A mid-air engine failure was the cause of an aircraft incident involving an Airbus A320 near Narrabri, an investigation has found.
The Australian Transport Safety Bureau has released the report into the September 22 incident last year involving a Jestar Airways aircraft travelling from Sydney to Cairns.
The report said the aircraft took off from Sydney airport just after 4pm that day when about 4.30pm a crew member alerted the flight crew to an ‘unusual odour’ in the cabin.
After an inspection in the cabin, the ATSB report said crew members determined the ‘burnt electrical type odour’ was in the area of rows one to five.
The report said about two minutes later the flight crew received an engine two, oil filter clog message but there was no further action needed.
At 4.45pm smoke was detected entering the cabin and the cabin crew were told to stop cabin service.
The report said it was then the flight crew felt a vibration and heard an unusual noise from the right engine and the aircraft yawed to the right.
At the same time a message appeared in the cockpit of engine failure.
The report said the flight crew began an engine failure check list and switched on the seat belt sign.
While in the middle of the check list smoke was seen coming from the cockpit ventilation system and the flight crew were forced to wear oxygen masks.

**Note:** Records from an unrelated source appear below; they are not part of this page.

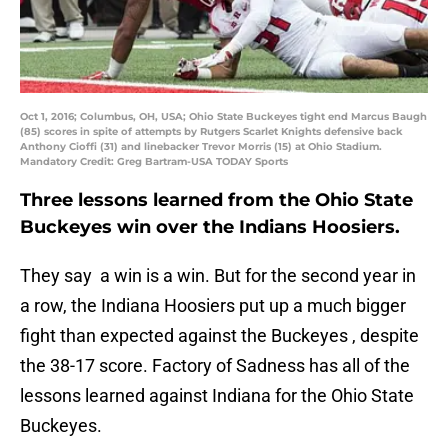
Oct 1, 2016; Columbus, OH, USA; Ohio State Buckeyes tight end Marcus Baugh
(85) scores in spite of attempts by Rutgers Scarlet Knights defensive back
Anthony Cioffi (31) and linebacker Trevor Morris (15) at Ohio Stadium.
Mandatory Credit: Greg Bartram-USA TODAY Sports
Three lessons learned from the Ohio State
Buckeyes win over the Indians Hoosiers.
They say a win is a win. But for the second year in
a row, the Indiana Hoosiers put up a much bigger
fight than expected against the Buckeyes , despite
the 38-17 score. Factory of Sadness has all of the
lessons learned against Indiana for the Ohio State
Buckeyes.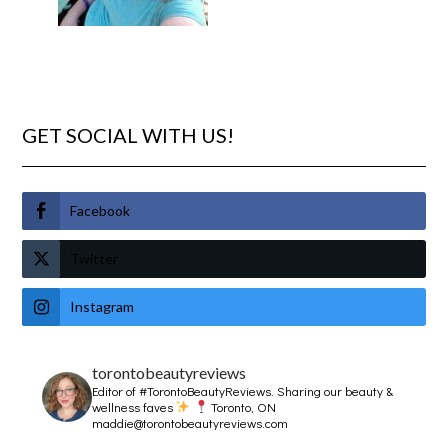
GET SOCIAL WITH US!
Facebook
Twitter
Instagram
torontobeautyreviews
Editor of #TorontoBeautyReviews.
Sharing our beauty &
wellness faves
Toronto, ON
maddie@torontobeautyreviews.com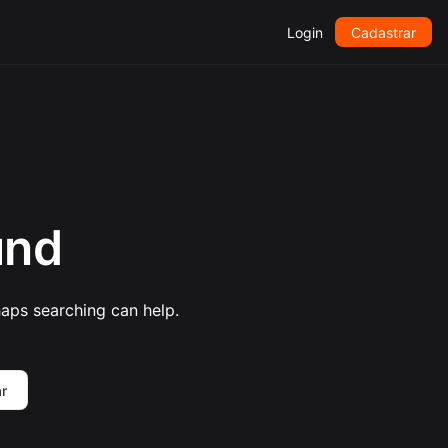
Login
Cadastrar
und
haps searching can help.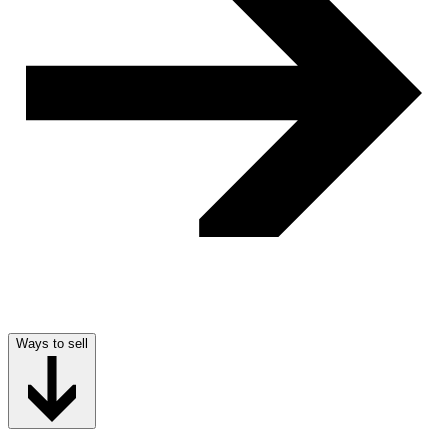
Ways to sell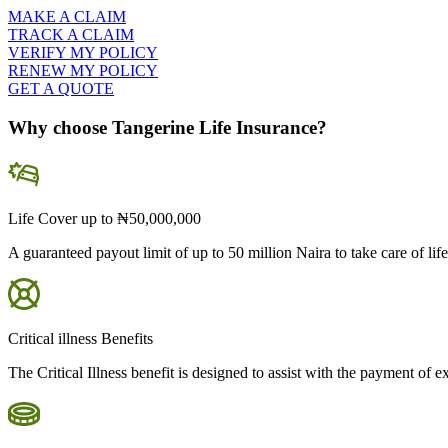
MAKE A CLAIM
TRACK A CLAIM
VERIFY MY POLICY
RENEW MY POLICY
GET A QUOTE
Why choose Tangerine Life Insurance?
Life Cover up to ₦50,000,000
A guaranteed payout limit of up to 50 million Naira to take care of life
Critical illness Benefits
The Critical Illness benefit is designed to assist with the payment of 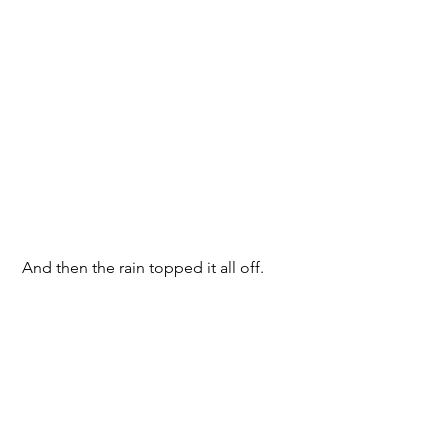
 And then the rain topped it all off.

They depressed the right engine fire button that isolated the engine systems from the rest of the aircraft and shortly after, the flight crew saw that the smoke had dissipated and they removed their oxygen masks.
The flight proceeded to Brisbane Airport and landed without further incident.
No one was injured in the incident and the aircraft was not damaged.
The ATSB said the incident highlights the importance of effective crew management techniques, training and robust emergency procedures when in an unanticipated situation.